TO DO » Go through the material and copy every line in which "минут" appears.
[RECORD EXTRACTS — start]
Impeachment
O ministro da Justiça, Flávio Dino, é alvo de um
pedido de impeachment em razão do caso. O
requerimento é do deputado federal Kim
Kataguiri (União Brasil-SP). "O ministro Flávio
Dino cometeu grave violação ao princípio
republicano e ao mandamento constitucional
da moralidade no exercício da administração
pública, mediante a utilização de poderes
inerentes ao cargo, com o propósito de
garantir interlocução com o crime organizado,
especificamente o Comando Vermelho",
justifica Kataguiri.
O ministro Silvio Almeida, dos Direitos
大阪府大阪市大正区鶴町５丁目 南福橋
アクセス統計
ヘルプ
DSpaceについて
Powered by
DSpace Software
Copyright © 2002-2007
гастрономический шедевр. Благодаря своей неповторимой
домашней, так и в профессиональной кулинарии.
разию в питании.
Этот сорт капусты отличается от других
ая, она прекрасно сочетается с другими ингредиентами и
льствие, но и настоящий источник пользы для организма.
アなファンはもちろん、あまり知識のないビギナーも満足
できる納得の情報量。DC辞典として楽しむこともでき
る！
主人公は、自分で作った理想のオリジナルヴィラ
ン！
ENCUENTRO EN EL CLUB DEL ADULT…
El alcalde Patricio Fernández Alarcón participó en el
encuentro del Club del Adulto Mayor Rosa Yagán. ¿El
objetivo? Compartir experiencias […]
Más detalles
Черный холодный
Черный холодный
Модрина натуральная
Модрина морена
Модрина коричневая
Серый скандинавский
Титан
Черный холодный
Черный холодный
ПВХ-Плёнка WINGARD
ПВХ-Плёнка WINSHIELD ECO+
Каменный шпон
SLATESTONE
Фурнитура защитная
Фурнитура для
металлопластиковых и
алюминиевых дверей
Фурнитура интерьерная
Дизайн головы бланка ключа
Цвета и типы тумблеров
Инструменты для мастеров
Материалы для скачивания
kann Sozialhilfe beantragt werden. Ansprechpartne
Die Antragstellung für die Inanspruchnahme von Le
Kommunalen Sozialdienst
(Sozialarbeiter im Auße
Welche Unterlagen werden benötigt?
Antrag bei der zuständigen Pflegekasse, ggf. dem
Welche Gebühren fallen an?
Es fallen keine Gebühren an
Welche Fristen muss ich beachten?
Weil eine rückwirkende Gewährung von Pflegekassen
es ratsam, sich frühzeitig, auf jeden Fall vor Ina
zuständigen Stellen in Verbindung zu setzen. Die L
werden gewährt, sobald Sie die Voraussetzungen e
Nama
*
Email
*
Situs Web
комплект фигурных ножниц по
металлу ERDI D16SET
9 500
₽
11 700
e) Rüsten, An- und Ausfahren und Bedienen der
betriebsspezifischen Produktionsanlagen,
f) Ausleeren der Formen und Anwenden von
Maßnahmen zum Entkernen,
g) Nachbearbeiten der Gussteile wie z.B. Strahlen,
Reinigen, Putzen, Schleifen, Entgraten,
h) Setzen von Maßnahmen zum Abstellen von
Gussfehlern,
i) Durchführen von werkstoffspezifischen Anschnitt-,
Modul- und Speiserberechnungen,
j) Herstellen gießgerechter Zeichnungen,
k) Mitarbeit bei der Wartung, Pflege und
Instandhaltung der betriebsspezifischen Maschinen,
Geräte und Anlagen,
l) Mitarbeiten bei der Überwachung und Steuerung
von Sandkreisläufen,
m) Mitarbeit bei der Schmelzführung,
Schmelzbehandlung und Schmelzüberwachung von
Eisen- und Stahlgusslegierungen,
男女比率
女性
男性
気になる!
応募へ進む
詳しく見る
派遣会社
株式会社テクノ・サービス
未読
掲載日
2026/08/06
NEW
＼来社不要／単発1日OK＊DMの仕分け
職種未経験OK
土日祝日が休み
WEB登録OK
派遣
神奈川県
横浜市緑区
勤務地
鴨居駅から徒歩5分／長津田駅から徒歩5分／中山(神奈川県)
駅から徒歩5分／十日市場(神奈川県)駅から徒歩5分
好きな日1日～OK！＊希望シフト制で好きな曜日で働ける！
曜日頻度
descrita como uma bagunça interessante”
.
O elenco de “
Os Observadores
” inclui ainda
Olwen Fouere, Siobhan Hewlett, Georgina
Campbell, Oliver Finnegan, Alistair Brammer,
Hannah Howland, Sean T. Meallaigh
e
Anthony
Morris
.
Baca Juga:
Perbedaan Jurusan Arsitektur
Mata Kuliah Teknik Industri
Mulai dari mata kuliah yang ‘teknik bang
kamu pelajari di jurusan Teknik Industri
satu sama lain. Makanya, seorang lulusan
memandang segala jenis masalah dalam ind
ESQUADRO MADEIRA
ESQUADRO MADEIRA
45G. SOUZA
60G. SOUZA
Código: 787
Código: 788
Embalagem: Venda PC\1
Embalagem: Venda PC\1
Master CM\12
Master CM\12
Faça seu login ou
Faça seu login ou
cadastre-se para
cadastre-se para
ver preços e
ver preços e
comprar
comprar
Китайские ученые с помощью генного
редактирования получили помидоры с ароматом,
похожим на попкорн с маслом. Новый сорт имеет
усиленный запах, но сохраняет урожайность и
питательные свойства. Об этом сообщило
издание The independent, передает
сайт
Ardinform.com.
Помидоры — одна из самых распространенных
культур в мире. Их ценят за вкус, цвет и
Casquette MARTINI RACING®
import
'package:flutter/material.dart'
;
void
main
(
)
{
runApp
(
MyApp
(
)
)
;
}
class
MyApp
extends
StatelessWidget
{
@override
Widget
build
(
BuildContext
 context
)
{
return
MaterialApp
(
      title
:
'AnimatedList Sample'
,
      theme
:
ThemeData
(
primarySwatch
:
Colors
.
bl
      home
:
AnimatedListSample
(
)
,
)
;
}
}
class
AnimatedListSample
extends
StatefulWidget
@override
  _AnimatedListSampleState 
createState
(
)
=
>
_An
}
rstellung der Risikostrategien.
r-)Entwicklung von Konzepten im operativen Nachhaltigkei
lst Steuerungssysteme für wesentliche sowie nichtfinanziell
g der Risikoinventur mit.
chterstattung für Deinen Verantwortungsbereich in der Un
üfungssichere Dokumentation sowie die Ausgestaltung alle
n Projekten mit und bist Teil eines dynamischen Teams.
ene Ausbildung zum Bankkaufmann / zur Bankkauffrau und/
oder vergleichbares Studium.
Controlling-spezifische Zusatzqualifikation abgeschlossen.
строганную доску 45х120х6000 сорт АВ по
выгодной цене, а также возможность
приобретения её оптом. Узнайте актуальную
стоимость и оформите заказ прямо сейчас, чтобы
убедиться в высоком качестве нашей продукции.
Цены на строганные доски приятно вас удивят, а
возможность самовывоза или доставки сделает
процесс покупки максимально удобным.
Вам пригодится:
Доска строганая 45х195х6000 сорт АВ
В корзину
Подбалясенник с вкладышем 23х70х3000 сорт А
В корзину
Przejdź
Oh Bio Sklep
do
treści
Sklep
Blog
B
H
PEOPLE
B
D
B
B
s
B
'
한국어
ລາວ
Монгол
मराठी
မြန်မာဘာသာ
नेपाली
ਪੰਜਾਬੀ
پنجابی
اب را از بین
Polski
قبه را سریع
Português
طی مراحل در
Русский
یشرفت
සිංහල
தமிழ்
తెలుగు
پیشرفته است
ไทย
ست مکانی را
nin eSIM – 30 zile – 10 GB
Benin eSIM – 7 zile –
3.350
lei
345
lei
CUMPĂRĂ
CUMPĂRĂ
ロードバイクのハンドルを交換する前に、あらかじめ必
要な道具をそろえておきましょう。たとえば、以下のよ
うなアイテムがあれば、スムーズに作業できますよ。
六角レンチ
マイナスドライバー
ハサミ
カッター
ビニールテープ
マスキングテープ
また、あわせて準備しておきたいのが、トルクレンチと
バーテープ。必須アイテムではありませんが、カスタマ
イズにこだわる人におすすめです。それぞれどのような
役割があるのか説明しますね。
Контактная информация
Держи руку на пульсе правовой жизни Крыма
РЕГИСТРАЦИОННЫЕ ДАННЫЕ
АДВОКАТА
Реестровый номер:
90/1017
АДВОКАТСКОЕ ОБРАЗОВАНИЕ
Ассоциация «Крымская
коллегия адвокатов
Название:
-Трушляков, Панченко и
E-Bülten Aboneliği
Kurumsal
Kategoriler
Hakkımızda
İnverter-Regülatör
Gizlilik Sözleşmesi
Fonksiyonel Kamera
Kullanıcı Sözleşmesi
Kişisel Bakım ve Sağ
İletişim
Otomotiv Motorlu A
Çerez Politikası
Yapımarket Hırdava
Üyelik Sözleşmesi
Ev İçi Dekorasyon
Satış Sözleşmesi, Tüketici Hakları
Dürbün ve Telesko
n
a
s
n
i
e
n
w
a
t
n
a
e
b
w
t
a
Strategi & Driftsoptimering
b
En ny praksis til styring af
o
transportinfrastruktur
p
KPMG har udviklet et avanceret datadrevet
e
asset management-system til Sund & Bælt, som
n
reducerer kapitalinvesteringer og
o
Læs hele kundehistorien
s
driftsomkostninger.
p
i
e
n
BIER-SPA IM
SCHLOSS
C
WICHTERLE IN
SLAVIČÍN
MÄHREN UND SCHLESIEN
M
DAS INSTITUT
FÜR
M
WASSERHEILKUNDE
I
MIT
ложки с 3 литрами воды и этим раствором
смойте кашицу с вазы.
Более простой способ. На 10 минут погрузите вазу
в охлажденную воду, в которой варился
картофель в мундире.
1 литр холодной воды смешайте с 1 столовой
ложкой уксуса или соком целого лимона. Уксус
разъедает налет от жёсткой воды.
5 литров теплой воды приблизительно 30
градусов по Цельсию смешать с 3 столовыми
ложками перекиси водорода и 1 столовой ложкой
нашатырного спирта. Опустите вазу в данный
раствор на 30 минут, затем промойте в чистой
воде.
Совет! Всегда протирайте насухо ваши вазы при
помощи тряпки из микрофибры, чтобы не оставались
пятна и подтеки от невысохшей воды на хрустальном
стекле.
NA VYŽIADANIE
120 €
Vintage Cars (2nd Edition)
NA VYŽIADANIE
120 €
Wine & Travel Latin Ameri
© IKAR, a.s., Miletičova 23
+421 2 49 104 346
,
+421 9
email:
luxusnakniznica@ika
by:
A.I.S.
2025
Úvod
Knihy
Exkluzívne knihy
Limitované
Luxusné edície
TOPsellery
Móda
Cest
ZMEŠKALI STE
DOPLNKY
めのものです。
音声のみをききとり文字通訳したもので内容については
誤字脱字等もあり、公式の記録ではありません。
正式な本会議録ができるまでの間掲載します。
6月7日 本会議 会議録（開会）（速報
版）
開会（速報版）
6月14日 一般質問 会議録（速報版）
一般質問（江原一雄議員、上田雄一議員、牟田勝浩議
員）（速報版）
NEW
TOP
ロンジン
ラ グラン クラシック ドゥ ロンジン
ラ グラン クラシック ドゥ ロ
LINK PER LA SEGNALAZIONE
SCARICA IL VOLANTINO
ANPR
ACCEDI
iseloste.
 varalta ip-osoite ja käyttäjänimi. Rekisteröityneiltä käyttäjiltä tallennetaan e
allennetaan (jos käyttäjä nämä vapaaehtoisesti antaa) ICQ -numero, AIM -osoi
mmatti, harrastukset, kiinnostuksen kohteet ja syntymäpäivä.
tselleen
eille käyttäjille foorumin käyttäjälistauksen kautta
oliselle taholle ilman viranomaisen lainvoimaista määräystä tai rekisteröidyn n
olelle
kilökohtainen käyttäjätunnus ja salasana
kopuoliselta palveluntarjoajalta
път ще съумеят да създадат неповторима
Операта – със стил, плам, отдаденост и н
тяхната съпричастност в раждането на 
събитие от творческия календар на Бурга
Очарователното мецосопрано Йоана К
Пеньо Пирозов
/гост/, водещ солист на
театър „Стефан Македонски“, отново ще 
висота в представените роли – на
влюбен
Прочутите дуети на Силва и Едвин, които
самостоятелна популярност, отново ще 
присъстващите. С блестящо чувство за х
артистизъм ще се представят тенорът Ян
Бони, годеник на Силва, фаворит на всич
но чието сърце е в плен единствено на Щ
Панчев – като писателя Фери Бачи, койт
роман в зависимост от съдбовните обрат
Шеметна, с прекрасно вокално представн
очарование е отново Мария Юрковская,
[RECORD EXTRACTS — finish]
SOLUTION TO THIS EXERCISE »
Более простой способ. На 10 минут погрузите вазу
раствор на 30 минут, затем промойте в чистой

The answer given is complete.